Dispatch: Linsey Corbin’s Record-Crushing Win

  • By Holly Bennett
  • Published Jul 3, 2014

On the heels of her recent victory at Ironman Austria, wherein she conquered a long list of competitive feats along with claiming the top podium spot, I caught up with pro Linsey Corbin to hear about the event that earned her major bragging rights and left her beaming from ear to ear. Congratulations on your win in Austria! Let’s tally up all the milestones you achieved with your performance:

  • The fastest Ironman time by an American female [8:42:42]
  • A new course record
  • Your second sub-nine Ironman finish [Corbin’s first was at Ironman Arizona in 2011 when she went 8:54:33]
  • PR’s across the board in all three disciplines [53:02 swim, 4:47:02 bike, 2:56:52 run]
  • A repeat race victory [Corbin also won Ironman Austria in 2012]
  • Your second Ironman win this season [Corbin also won Ironman Los Cabos]

When did you realize the extent of your achievement, and did you have the goals of the course record, a sub-nine finish and the fastest American time in mind as you were racing?
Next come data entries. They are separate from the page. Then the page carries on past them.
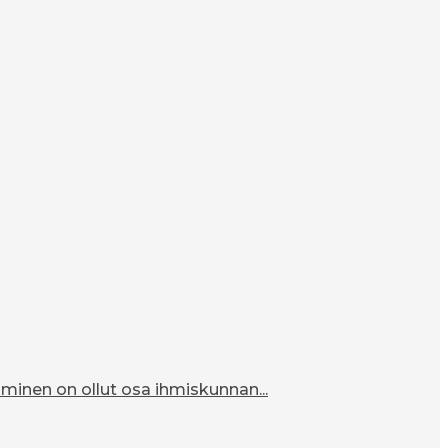
inen on ollut osa ihmiskunnan...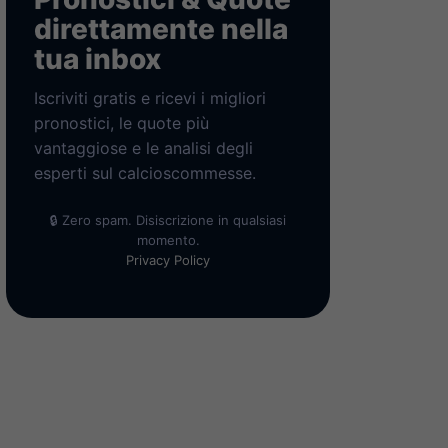
direttamente nella
tua inbox
Iscriviti gratis e ricevi i migliori
pronostici, le quote più
vantaggiose e le analisi degli
esperti sul calcioscommesse.
🔒 Zero spam. Disiscrizione in qualsiasi
momento.
Privacy Policy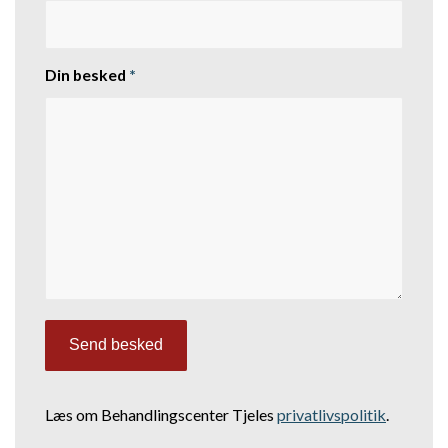
Din besked
*
Læs om Behandlingscenter Tjeles
privatlivspolitik
.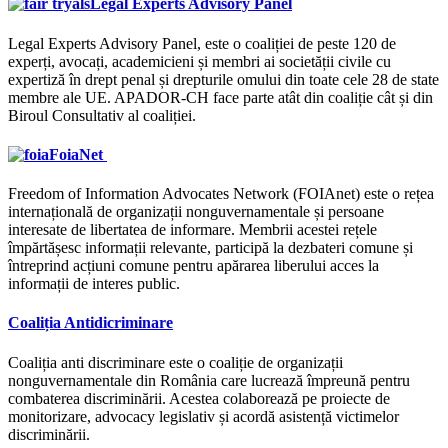
Legal Experts Advisory Panel
Legal Experts Advisory Panel, este o coaliției de peste 120 de
experți, avocați, academicieni și membri ai societății civile cu
expertiză în drept penal și drepturile omului din toate cele 28 de state
membre ale UE. APADOR-CH face parte atât din coaliție cât și din
Biroul Consultativ al coaliției.
FoiaNet
Freedom of Information Advocates Network (FOIAnet) este o rețea
internațională de organizații nonguvernamentale și persoane
interesate de libertatea de informare. Membrii acestei rețele
împărtășesc informații relevante, participă la dezbateri comune și
întreprind acțiuni comune pentru apărarea liberului acces la
informații de interes public.
Coaliția Antidicriminare
Coaliția anti discriminare este o coaliție de organizații
nonguvernamentale din România care lucrează împreună pentru
combaterea discriminării. Acestea colaborează pe proiecte de
monitorizare, advocacy legislativ și acordă asistență victimelor
discriminării.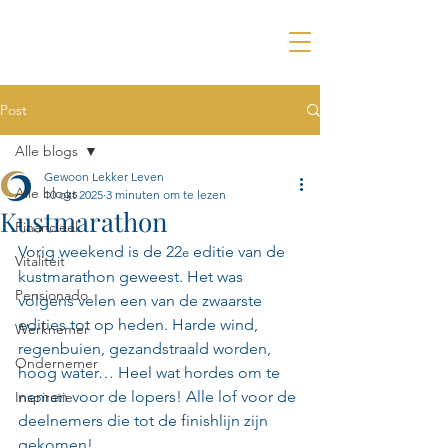
Post
Alle blogs
Gewoon Lekker Leven
Alle blogs
10 okt 2025
3 minuten om te lezen
Kustmarathon
Financieel
Vorig weekend is de 22
 editie van de 
e
Vitaliteit
kustmarathon geweest. Het was 
Pensionado
volgens velen een van de zwaarste 
edities tot op heden. Harde wind, 
Werknemer
regenbuien, gezandstraald worden, 
Ondernemer
hoog water… Heel wat hordes om te 
nemen voor de lopers! Alle lof voor de 
Inspiratie
deelnemers die tot de finishlijn zijn 
gekomen!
Corbin: When you are racing everything is very “in the moment,” so the reality of my performance took a bit to soak in. I don’t think it really sunk in fully until the day after the race. And I keep having these moments of: Pinch me! Was that real? I actually was a bit shocked in my post-race interviews, so I didn’t appear that over the moon. I think I was super tired!

I knew the record was 8:43 as Mary Beth Ellis won the race and set the record in 2011. It was one of those ideas you throw around as a big dreamy goal, but leading into the race I didn’t really think it was achievable for me. However, I did want to break the nine-hour mark and I really wanted to break the three-hour marathon as I have been close on several occasions–eight times I have run 3:02-3:05.

RELATED VIDEO: Linsey Corbin’s Energy Lab Training Run Your finish was epic! Obviously anyone winning an Ironman is going to be pretty excited, but you looked off the charts ecstatic. There was the cowboy hat, a fist-pump, a massive smile, hopping and skipping around in the finish chute–you were stoked! Describe how the finish felt to you.

Corbin: I’m glad I looked happy–I was! In 2012 when I won, it was crazy hot–100 degrees–and Erika Csomor pushed me to incredible limits. I had nothing in the tank at the end of the race. Everyone had told me how amazing the finish line celebration at Austria would be. Unfortunately, in 2012 I don’t even remember the finish. I was certain I would have to be hauled off on a stretcher! This year, I wanted to ensure I was “with it” enough to soak up the amazing finish line experience and hopefully be in a position to celebrate a great performance. Europe sure knows how to throw a finish line party–look at Frankfurt, Roth, Austria and Nice–and you have to experience it to believe it. Plus, the beer shower is extra incentive! I watched the live feed and the flower ceremony afterward. They put a huge wreath around your neck and handed you a giant beer stein and a bunch of flowers. Was it difficult to juggle all that, especially so soon after you had stopped racing?

Corbin: I was in a pretty good place physically at the finish. The cooler weather conditions helped. So no need to juggle–just celebrate. And mmmm, beer! You started working with a new coach [Jesse Kropelnicki] following Kona last year. Although it can take time to get into a groove with a new coach and a new style of training, obviously your work with him is paying off. What are a couple of key things that you’ve focused on together?

Corbin: 1. Getting me to slow down. My easier sessions are stupid easy. Nobody believes it when I tell them I run 10-minute miles, but I do.

2. Getting me to go harder. My hard sessions are stupid hard. I often complete them alone on a trainer so I can crank up the music and nobody can hear me grunting, cursing or wanting to vomit.

3. Increasing the amount of strength training–in the gym with weights, swimming with a band only and riding over-gear–to make me durable enough to handle the training required for Ironman racing.

4. We have turned the dials on a few things from a nutrition standpoint, which has aided in my recovery process. In light of the fact that tomorrow is the Fourth of July, how does the theme of independence tie into triathlon for you? 

Corbin: Well, I really like a good BBQ! But really, I just feel thankful to live somewhere where I have the opportunity to have an unconventional career path as a female professional athlete. Having experienced racing overseas in other countries it makes me really proud of who I am and where I am from. When I crossed the finish line at Ironman Austria they were blaring Tom Petty’s “She’s An American Girl.” That’s pretty darn cool! What are your plans for the rest of your time in Europe–and what do you like best over there: the chocolate, the baked goods or the beer?

Corbin: We are taking a trip to Italy. I told Chris I’d like to eat pizza and gelato and crush espresso until I turn blue in the face. Let’s see if I can make it happen! I plan on taking a wee bit of a break and hitting the reset button before I turn my attention towards Kona preparations.